We are not sending our sons and daughters off to war. We are sending them off for a summer full of privilege and adventure, canoeing and backpacking, friendship and discovery.

Yet, Ben could have been feeling like Berger yesterday. He was heading into unchartered territory. He wasn’t going with any friends. He has never been away for eight weeks. He had never seen the camp to which this large bus was taking him. Everything was foreign. The feelings were foreign. And, even though he is so fortunate as he heads off for what we hope will be a wonderful summer, he must have been filled with that anxiety.

And, that is exactly the feeling that is keeping me awake on this night. I’m not sad, because “perspective” won’t allow me to be. My boy is lucky and fortunate and adventurous. He is not going off to Afghanistan. He is at camp! But, I am anxious. Because, I am his mom. Because he is my little guy. Because I want to know if he’s on the top bunk, where he so wanted to sleep. Because I miss him already.

I looked up the word anxiety, as I was curious about it’s exact definition after hearing Denise’s explanation. There were many defining phrases with words such as “uneasy” and “apprehensive.” Then, there was that one description of the word, which I choose to recall on this sleepless night:

“eagerly desirous.”

That sounds beautiful.

That is my definition.

That is what I hope my boy is feeling … eagerly desirous.

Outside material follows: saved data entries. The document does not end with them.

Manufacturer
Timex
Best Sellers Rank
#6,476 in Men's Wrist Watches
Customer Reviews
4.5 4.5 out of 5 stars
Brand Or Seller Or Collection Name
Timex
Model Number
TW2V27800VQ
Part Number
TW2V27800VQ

Once again, it’s all perspective. That is what allows us to fall back into a deep, peaceful sleep. It’s our rational perspectives. It’s our knowledge that we are so fortunate. It’s the fact that we can’t empathize with mothers of soldiers who have to know less comforting definitions of the word “anxiety.” It’s the fact that our children are so lucky to have these opportunities. It’s our belief that these little beings out there who we call “ours” are going to have joy and excitement and wonder and adventure.

I will go back to sleep now. And, while I still hope that Ben is dreaming of upcoming adventures with a smile on his face, I know that my anxiety is really just my being “eagerly desirous” as I wish for nothing but the simple, innocent, pure feelings of happiness and wonder for my Benny boy. Isn’t that what summer is about after all? Adventure. Exploration. Wonder. Awe. Beauty. Friendship.

So, sing it:

“Let the sunshine in, let the sunshine in … the sun shine in.”